Hence manufactures are left with a challenge to insure user friendliness but also to maintain patient safety. This is a challenge but one that is not insurmountable. Standardization of terminology across manufacturers would help immensely with the confusion introduced by manufacturers' unique language in reference to modes or adjuncts. Incorporating help screens that provide operational instruction would also reduce confusion. Presenting information instead of data on ventilator performance or changes in a patient’s condition is a necessity. Most current ventilators present 20–30 or more specific variables about the ventilator or patient, but do not provide any decision support regarding the significance of these variables. Eye tracking technology, based on the pioneering work by Cole and Stewart [11], would help in identifying clinical problems. Specifically, the incorporation of graphical displays designed to facilitate the recognition of simple clinical scenarios (i.e., tube obstruction, airway pressure increase, gas trapping, etc.) would help immensely. The benefit of a picture-graphical pulmonary display has been recently evaluated in a bench study. Nineteen volunteers tested their ability to diagnose and treat four respiratory scenarios mimicked in a lung model [12]. Volunteers detected and treated obstructed endotracheal tubes and intrinsic PEEP problems significantly faster with graphical rather than conventional displays suggesting that a cognitive based graphical display may serve a useful adjunct to traditional displays in identifying adverse respiratory events.

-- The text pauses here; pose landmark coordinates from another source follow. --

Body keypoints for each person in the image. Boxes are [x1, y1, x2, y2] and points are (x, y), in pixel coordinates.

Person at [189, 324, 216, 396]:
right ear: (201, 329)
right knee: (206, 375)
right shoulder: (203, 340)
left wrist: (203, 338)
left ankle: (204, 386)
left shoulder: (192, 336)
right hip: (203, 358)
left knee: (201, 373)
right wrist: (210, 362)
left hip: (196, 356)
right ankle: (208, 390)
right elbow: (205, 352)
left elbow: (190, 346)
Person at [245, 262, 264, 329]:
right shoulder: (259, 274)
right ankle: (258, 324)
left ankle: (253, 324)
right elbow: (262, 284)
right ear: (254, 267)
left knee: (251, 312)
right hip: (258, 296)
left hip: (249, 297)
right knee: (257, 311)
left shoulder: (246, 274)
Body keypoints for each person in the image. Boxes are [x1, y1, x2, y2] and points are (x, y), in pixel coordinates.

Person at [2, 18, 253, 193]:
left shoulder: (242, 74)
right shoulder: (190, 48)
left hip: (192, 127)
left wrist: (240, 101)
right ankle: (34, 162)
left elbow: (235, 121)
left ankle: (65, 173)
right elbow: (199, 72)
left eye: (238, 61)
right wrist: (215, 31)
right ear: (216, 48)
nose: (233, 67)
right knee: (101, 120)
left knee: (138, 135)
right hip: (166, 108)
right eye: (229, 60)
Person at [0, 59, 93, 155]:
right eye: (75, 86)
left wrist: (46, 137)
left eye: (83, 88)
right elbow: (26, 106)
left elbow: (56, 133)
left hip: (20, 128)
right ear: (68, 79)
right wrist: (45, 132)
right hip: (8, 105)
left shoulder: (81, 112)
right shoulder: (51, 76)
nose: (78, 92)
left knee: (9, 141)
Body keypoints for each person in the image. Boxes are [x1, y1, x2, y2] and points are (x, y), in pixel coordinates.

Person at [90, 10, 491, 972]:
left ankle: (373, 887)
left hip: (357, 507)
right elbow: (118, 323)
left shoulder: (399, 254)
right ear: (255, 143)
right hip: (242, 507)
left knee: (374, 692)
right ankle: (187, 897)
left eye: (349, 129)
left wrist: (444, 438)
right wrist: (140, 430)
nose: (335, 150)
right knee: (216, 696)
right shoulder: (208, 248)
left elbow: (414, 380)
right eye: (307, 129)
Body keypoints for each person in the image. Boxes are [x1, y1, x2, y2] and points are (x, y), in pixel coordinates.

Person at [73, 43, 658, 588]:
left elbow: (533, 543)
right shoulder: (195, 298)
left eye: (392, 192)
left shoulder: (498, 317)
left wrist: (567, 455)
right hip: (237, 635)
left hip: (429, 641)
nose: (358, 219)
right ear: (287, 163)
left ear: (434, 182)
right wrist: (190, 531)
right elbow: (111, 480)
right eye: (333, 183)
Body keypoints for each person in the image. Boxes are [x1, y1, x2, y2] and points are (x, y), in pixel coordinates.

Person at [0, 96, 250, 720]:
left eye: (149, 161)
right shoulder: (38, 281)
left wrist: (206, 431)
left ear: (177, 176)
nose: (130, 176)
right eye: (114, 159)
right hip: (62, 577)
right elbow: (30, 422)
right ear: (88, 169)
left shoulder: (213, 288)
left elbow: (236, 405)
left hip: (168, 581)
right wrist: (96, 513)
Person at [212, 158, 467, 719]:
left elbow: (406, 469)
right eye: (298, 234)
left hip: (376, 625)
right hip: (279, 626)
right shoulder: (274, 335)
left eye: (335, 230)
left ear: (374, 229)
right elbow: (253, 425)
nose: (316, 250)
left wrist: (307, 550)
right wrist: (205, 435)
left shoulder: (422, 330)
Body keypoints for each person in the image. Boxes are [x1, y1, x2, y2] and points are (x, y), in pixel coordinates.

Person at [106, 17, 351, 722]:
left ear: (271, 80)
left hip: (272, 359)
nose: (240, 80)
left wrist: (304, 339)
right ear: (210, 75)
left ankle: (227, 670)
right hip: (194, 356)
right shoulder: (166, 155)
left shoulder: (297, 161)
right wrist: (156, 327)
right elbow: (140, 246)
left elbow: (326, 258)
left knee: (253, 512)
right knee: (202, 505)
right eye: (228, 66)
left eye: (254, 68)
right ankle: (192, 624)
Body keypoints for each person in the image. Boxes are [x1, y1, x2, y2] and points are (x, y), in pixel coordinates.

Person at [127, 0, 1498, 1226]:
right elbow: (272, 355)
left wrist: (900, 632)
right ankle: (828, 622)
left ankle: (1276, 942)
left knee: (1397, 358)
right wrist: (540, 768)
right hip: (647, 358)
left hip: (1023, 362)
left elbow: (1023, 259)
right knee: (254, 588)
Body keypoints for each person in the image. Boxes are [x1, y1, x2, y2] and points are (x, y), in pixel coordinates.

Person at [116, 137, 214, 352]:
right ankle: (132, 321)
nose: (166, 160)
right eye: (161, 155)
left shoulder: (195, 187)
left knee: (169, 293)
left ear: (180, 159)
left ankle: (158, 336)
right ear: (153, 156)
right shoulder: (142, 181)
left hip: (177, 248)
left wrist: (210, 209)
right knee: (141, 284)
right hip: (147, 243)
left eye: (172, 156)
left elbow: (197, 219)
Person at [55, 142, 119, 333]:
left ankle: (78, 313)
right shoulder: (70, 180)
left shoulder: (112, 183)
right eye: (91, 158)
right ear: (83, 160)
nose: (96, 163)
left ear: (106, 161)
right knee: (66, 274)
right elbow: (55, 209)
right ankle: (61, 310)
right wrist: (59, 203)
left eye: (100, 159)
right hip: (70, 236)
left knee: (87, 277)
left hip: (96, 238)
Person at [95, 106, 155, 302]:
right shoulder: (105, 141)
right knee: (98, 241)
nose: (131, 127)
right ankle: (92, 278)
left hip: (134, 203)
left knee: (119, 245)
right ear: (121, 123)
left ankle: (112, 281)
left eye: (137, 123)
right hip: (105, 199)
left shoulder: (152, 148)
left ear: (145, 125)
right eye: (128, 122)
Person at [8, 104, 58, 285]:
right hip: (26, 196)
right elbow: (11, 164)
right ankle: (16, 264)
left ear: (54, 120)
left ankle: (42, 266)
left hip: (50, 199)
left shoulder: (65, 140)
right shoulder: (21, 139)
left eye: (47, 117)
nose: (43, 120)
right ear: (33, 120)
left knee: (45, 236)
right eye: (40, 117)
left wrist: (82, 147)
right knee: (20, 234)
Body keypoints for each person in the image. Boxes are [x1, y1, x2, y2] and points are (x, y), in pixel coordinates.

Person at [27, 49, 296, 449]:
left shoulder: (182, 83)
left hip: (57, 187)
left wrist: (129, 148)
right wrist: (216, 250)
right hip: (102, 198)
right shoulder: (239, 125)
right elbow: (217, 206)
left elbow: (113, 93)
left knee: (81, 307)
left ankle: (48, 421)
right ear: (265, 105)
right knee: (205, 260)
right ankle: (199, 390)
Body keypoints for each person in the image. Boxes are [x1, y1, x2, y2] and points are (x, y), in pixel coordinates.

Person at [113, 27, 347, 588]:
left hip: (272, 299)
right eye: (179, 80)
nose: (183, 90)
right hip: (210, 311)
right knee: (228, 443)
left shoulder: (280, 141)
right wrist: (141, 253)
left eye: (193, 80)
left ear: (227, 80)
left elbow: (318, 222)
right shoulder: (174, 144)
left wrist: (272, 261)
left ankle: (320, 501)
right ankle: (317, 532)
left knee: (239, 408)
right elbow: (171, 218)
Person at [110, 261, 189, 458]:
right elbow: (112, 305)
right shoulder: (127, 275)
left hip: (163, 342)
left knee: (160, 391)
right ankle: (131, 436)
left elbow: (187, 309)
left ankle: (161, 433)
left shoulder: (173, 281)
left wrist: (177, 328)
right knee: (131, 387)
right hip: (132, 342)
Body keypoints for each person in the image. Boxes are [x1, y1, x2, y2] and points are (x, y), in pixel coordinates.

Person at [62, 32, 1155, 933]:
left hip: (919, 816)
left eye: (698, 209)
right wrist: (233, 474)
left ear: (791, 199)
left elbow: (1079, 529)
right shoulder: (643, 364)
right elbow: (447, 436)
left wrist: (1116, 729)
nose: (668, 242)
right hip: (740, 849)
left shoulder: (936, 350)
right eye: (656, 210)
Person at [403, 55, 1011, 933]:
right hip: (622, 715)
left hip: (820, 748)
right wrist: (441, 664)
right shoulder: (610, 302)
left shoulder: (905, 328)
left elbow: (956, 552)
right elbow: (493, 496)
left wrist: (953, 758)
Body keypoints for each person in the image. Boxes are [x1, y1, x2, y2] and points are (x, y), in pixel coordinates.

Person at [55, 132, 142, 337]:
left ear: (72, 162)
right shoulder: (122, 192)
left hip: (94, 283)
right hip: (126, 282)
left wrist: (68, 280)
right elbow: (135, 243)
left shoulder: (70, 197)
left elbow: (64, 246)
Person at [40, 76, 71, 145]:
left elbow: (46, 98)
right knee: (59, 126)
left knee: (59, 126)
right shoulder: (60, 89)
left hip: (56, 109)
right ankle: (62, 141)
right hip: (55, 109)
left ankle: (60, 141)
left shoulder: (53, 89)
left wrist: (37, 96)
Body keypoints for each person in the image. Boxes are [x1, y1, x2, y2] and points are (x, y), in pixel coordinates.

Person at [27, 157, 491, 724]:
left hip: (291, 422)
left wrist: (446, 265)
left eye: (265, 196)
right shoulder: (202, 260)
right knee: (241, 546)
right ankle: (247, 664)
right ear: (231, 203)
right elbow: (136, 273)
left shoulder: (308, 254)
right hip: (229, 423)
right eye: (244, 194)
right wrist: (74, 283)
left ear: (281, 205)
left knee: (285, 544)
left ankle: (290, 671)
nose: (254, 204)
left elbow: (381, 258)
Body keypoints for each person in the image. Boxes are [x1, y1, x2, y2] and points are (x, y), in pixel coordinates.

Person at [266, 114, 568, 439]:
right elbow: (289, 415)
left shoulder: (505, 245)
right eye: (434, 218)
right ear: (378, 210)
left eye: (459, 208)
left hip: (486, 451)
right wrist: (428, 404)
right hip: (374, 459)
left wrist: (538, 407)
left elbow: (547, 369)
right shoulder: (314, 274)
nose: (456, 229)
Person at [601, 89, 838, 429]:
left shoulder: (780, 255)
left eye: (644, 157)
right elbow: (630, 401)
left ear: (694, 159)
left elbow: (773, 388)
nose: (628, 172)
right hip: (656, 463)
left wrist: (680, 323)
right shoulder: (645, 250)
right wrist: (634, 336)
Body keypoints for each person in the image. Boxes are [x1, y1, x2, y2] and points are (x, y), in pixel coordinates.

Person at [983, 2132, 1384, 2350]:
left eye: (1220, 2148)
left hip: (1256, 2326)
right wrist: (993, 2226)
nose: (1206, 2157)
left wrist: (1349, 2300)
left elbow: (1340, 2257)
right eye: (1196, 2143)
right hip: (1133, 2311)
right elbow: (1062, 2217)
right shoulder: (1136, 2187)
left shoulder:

From the patient safety perspective, manufacturers are required to insure that their devices are safe for patient use and that inadvertent adjustment of the device, possibly leading to patient harm, is reasonably avoidable. Here is where the controversy exists. What level of expertise should an individual have before they proceed to make an adjustment on a mechanical ventilator? Vignaux et al. [8] imply that ventilators should be designed so that any physician intern, resident, fellow or attending physician should be able to walk up to the ventilator and make changes in its operation even if they were not familiar with the device. A recent Joint Commission [13] sentinel event alert reported on preventable deaths and injuries related to mechanical ventilation. Their root cause analysis indicated that in 87% of the instances part of the cause of death or injury was inadequate orientation/training of clinicians operating the mechanical ventilator. Regardless of how user-friendly a mechanical ventilator, we believe that no one should be operating the ventilator even in emergency situations unless they have demonstrated competency in the operation of the ventilator. In an emergency there is always a manual ventilator available until appropriately trained personnel arrive.

Mechanical ventilator user friendliness is a necessity. As the capabilities and complexities of mechanical ventilators continue to increase we also join the group of clinicians asking for a more user friendly and ergonomically designed interface. We on the other hand insist that those operating any mechanical ventilator regardless of their status should have demonstrated competency in its operation before independently manipulating the mechanical ventilator!